An ectopic pregnancy is an example she brought up where current guidance on how to handle it could be unclear. An ectopic pregnancy means the fetus forms outside the uterus.

While Kimm said it’s widely accepted in the profession as being dangerous for the mother, she doesn’t know at what amount of immediate risk the mom would need to be in during one in order for an abortion to be allowed.

“Not having direction on what constitutes enough of a threat to maternal life is really difficult,” said Kimm. 

She brought up a previous instance she’s seen before in which the mother suffered trauma from a car accident. In that instance, getting rid of the placenta was a decision made to save the mother’s life.

If that same instance were to come up now, there would likely be extensive discussion, second opinions and paperwork to make sure everything is squared away legally before doctors could move forward.

“If OB has to wait for another 15 minutes and think, ‘OK, legally, what do I need to do in this situation in order to not be criminalized, be stripped of my license in order to make sure no penalty is going to fall on the institution I’m working in?’ That extra time could absolutely affect whether or not a patient has a good outcome or even survives,” said Kimm. “That’s a really scary place for us to be in.”

She said there are several common things that could arise in which a patient would be under more scrutiny now. She used the miscarriage and very pre-term ruptures of membranes as examples.

When those arise now, the protocol would be to have two attending physicians review the chart and sign off on it to cover their bases. It would mark changes in protocol when women come into the ER having miscarriages. The changes are already taking place, while doctors and health care systems try to navigate the new law.

"They are really scared"

She said there are several medical reasons women get an abortion, but she finds it has always been a tough decision for patients in the past.

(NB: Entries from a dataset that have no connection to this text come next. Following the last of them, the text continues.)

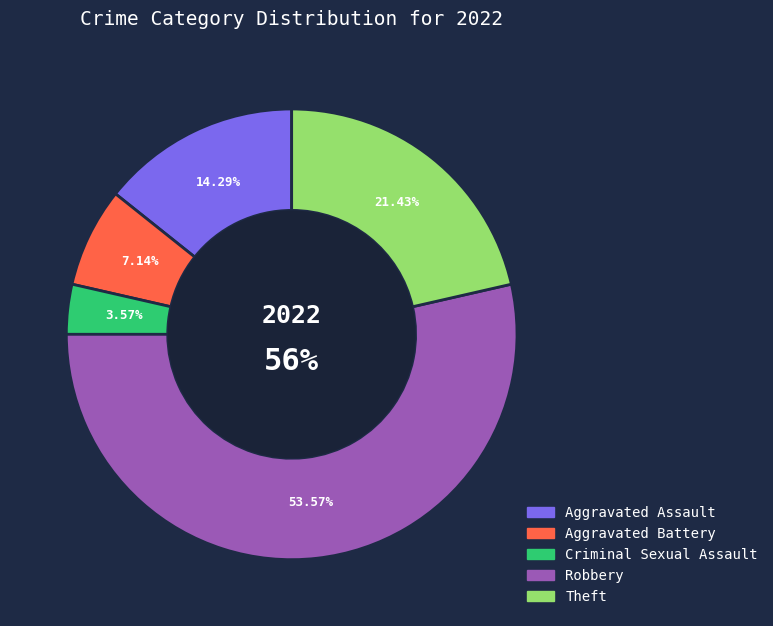

Is there a majority slice in this chart?

Yes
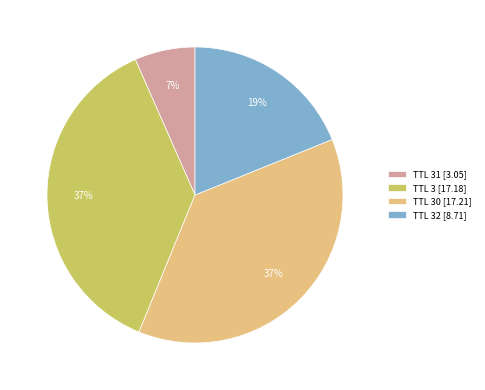

To the nearest percent, what is the average slice percentage?

25%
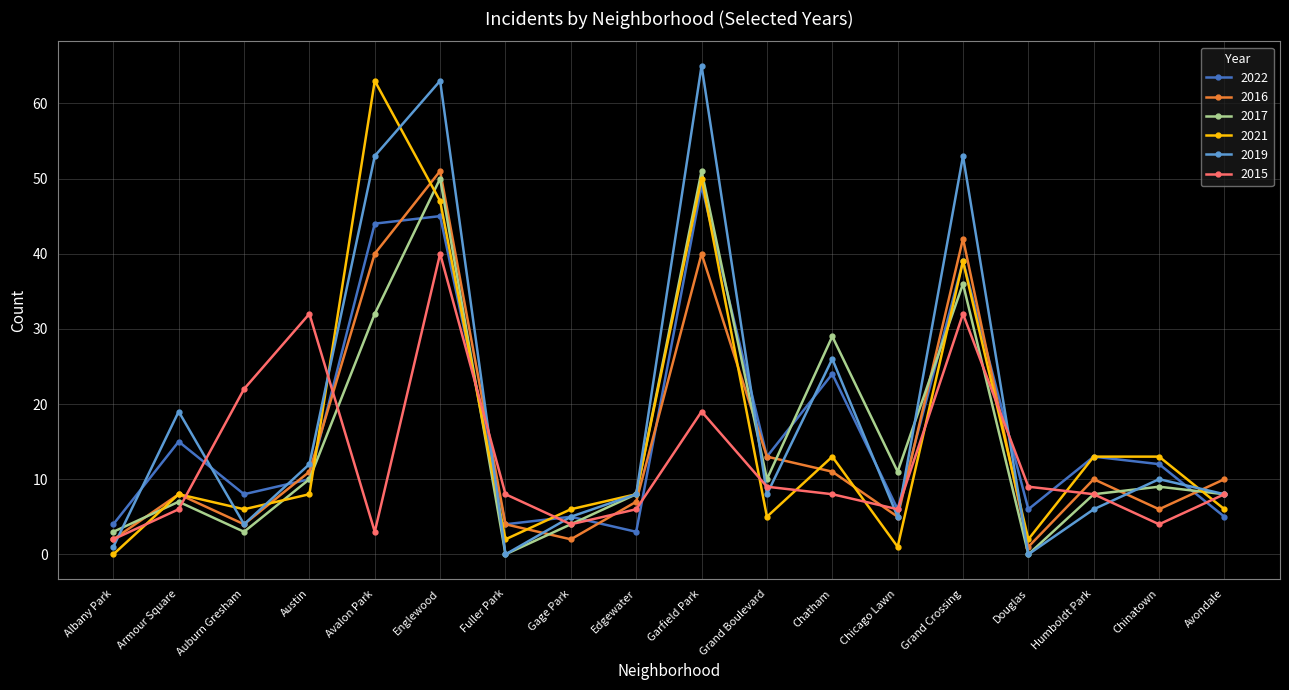

Reading right to left, what are all the values shown in this chart?

2022: 5	12	13	6	39	6	24	13	49	3	5	4	45	44	10	8	15	4
2016: 10	6	10	1	42	5	11	13	40	7	2	4	51	40	11	4	8	2
2017: 8	9	8	0	36	11	29	10	51	8	4	0	50	32	10	3	7	3
2021: 6	13	13	2	39	1	13	5	50	8	6	2	47	63	8	6	8	0
2019: 8	10	6	0	53	5	26	8	65	8	5	0	63	53	12	4	19	1
2015: 8	4	8	9	32	6	8	9	19	6	4	8	40	3	32	22	6	2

“I’ve never met a patient who was excited or happy on the day we had to perform a procedure for an abortion,” said Kimm.

Since SCOTUS overturned Roe v. Wade, Kimm said she has received more questions from patients inquiring about contraceptive options. She said there have been many women who would not have normally been inquiring about tubal ligation as an option to prevent pregnancy.

“Right now they are really scared and want to know what their options are,” Kimm said.

She said more women are inquiring about long-form birth control options as opposed to the pill, which requires the women to remember to take the medication consistently for optimal effectiveness.